A plant that once won environmentalist acclaim for converting sewage sludge into renewable energy may be put up for auction if buyers don't come forward, according to a consultant working with the plant's owners to liquidate the facility. The plant was shut down by its owners this year after production problems caused local sanitary agencies to void their contracts.

"They're out of business," Geoffrey Berman told Reuters. Berman, a vice president at the Los Angeles office of Development Specialists, is working with EnerTech to liquidate the company.

The Rialto Regional Biosolids Processing Facility was intended to turn sewage sludge from the Orange County Sanitary District (OCSD) and other local sanitary agencies into what EnerTech called "SlurryCarb," a biomass fuel to replace coal used by local cement kilns.

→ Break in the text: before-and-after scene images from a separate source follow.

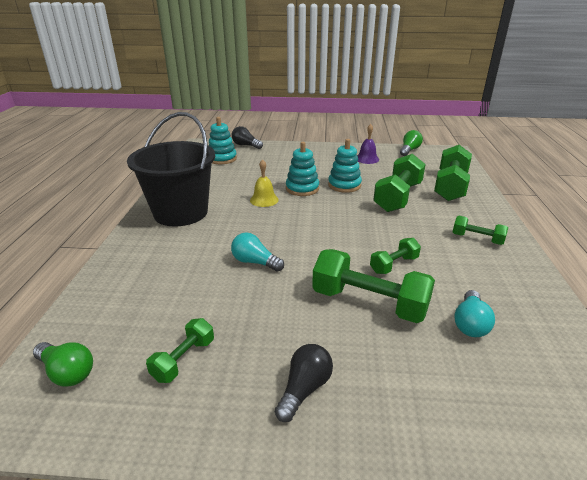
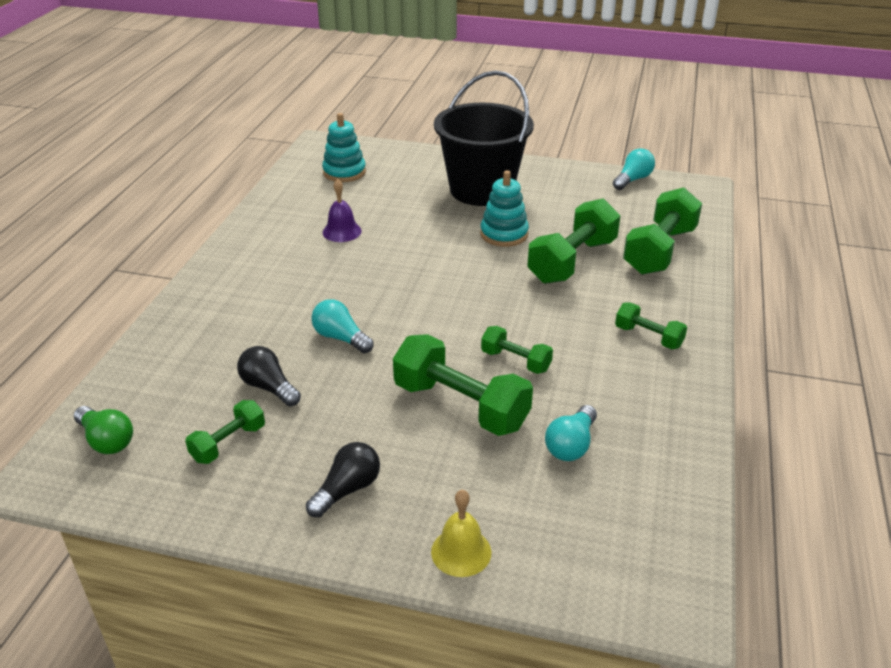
camera: 10 degrees right, 5 degrees up
black bucket [127,112,215,226] -> black bucket moved to [434,71,534,206]
black light bulb [232,126,263,149] -> black light bulb moved to [237,346,301,407]
yellow bell [250,159,279,207] -> yellow bell moved to [431,490,491,577]
turquoise stacking toy [286,142,319,196] -> none
purple bell [358,124,379,164] -> purple bell moved to [323,179,362,242]
green dumbbell [370,238,421,274] -> green dumbbell turned 60 degrees clockwise [481,326,553,374]
green light bulb [400,130,423,156] -> turquoise light bulb [613,149,655,190]

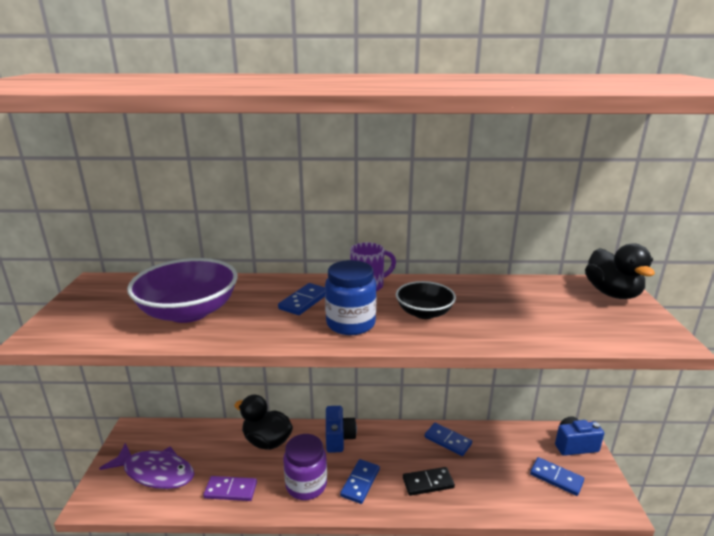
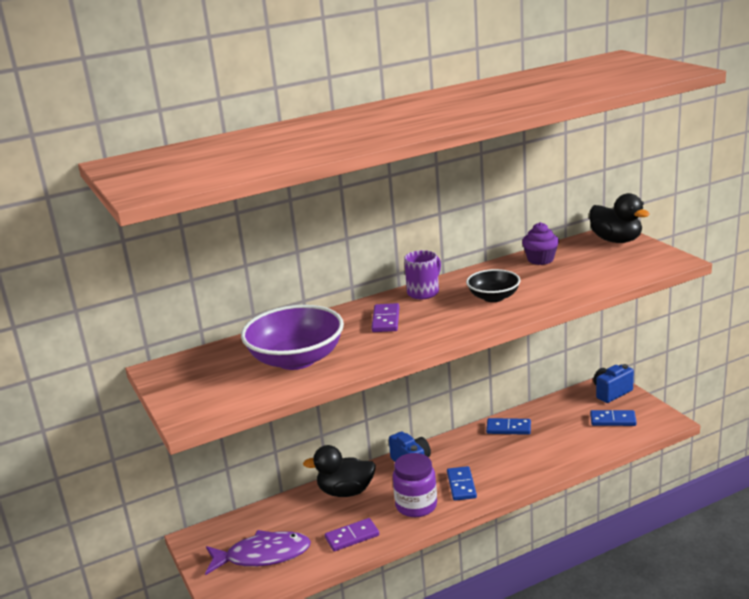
camera: 25 degrees left, 0 degrees up
blue domino [278,283,325,315] -> purple domino [371,303,399,332]
blue jar [325,260,377,335] -> none
black domino [403,467,455,496] -> none
none -> purple cupcake [522,222,559,265]

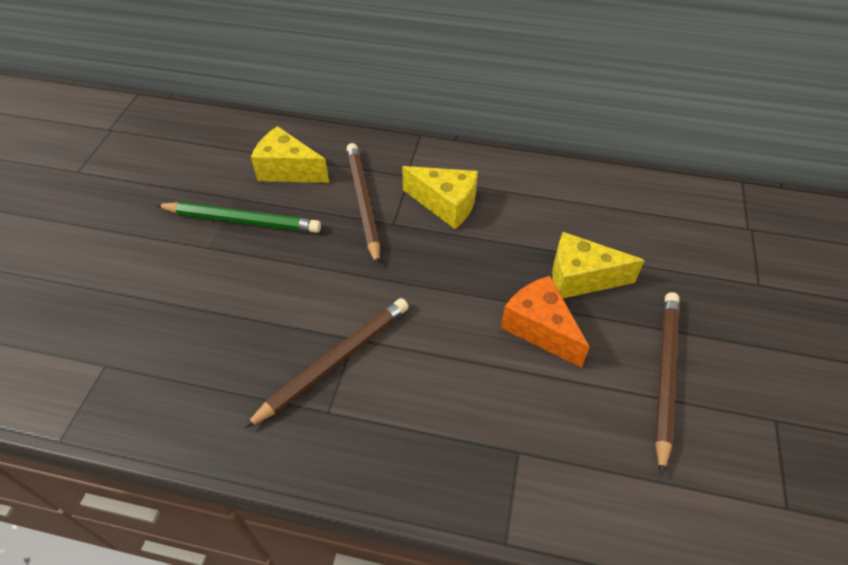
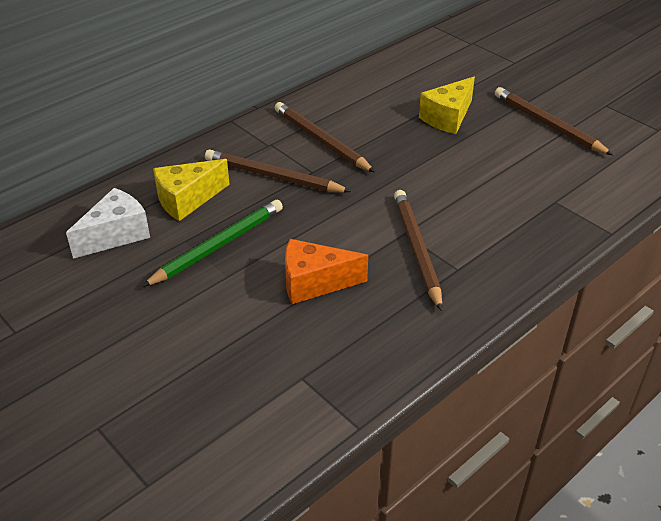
camera: 55 degrees left, 10 degrees down
yellow cheese [402,166,478,229] -> brown pencil [275,102,375,172]
orange cheese [501,276,590,368] -> orange cheese moved to [285,239,368,304]
none -> white cheese [66,188,150,259]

When it launched the facility in 2008, EnerTech was flush with cash: the project received $4,050,000 from bonds issued by the California Statewide Communities Development Authority in 2007, along with an influx of capital from investors such as HDR, FILANC, North American Energy Services, Deutsche Bank, and Lehman Brothers.

EnerTech hyped the facility as being able to process more than 800 wet tons of sewage sludge a day into about 160 tons of dry biomass fuel. Production problems plagued the facility, however, and ratings agencies downgraded EnerTech's bond debt starting in September 2011. The facility was controversial in the Inland Empire, with critics maintaining that the OCSD was effectively subsidizing a failed plant unable to live up to its contractual obligations to process sludge. EnerTech stopped posting updates to the facility's web page in June 2009, which would seem to be about when things started going down the tubes for the facility. OCSD washed its hands of the business partnership in June 2012, its board voting to declare EnerTech in violation of their 2006 contract and to halt all sludge shipments to the Rialto facility.

EnerTech has not filed for bankruptcy.